Out-of-school crisis: Stakeholders seek united front to rescue millions

By Luminous Jannamike

ABUJA – Nigeria’s growing out-of-school children crisis cannot be tackled by government or any single organisation alone, key players in the banking, philanthropy, government, corporate and civil society sectors have warned.

They called for stronger collaboration to prevent the challenge from further undermining the country’s development.

The consensus emerged as senior leaders from across the public and private sectors gathered to confront one of Nigeria’s most urgent education challenges: getting millions of children back into the classroom.

They agreed that fragmented interventions have yielded limited results and that only sustained partnerships can deliver lasting change.

Setting the tone for the discussions, the Executive Director of the Ibironke Adeagbo Foundation (IA-Foundation), Mrs Olufunke Sotinwa, said collaboration, rather than competition, must shape efforts to address the crisis.

“No single institution can solve this crisis alone. We see ourselves as the credible bridge this ecosystem has been missing; between government and community, between ambition and accountability,” Sotinwa said.

The appeal came at IA-Foundation’s 4th Education Summit 2026, held in Lagos, where about 25 senior delegates gathered to examine practical ways of expanding access to quality education across the country.

A major focus of the summit was the Foundation’s newly launched white paper, ‘The Danger of the Knowledge Gap,’ which examines the scale of Nigeria’s out-of-school children crisis, estimated in some quarters at about 28 million children, and warns of the consequences for the country’s economy, security and democratic future.
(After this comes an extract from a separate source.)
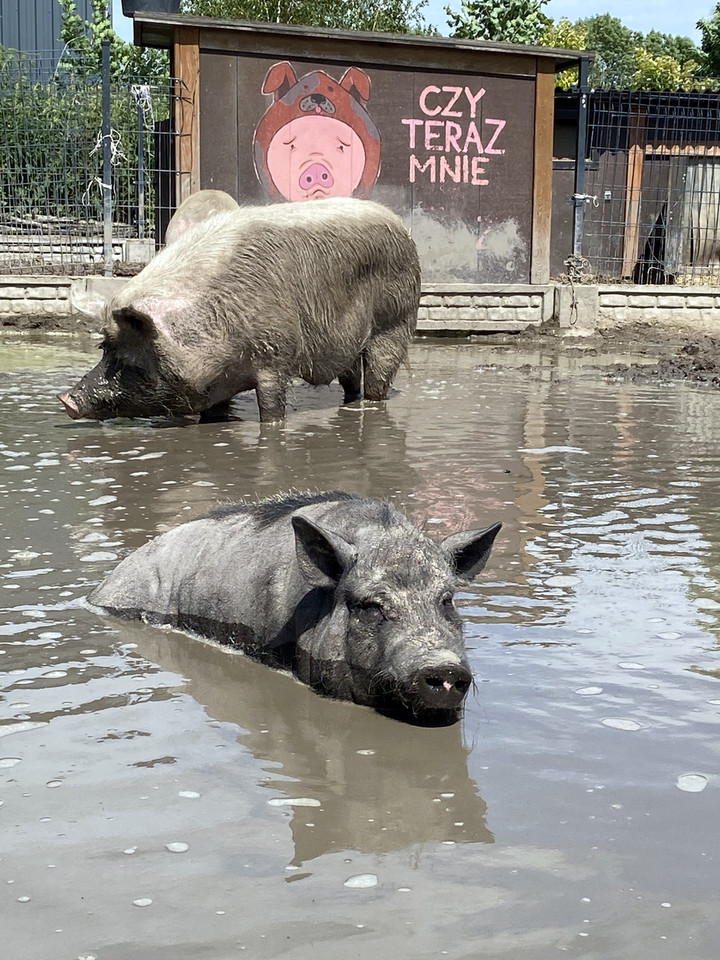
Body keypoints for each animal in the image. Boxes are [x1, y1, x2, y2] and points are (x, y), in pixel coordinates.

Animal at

Speaking virtually, the Foundation’s founder, Ibironke Adeagbo, said tackling the country’s out-of-school children crisis should be seen as an ‘enlightened self-interest’ for every Nigerian.

She stressed that meaningful progress would only come through deliberate collaboration among government agencies, development partners, private sector organisations and civil society groups.

According to Adeagbo, “efforts to reduce the number of out-of-school children are an enlightened self-interest” for all Nigerians.

Delivering the keynote address, legal luminary and IA-Foundation Patron, Mr Femi Falana (SAN), urged citizens and advocacy groups to make use of the Freedom of Information Act to demand greater transparency and accountability in education funding, policy implementation and the management of education data.

“Advocacy is not optional,” Falana said.

He said greater public scrutiny of education spending and policy outcomes is essential to reversing the country’s education crisis.

Representatives of SOS Children’s Villages, the Aliko Dangote Foundation, ACT Foundation and Wellington College Lagos were among participants at the summit.

The stakeholders called for a coordinated, data-driven and community-centred response to the education challenge, arguing that isolated interventions have failed to match the scale of the crisis.

Sotinwa said the summit marked the start of a year-long engagement process aimed at turning the discussions into funded initiatives designed to deliver measurable improvements in communities across Nigeria.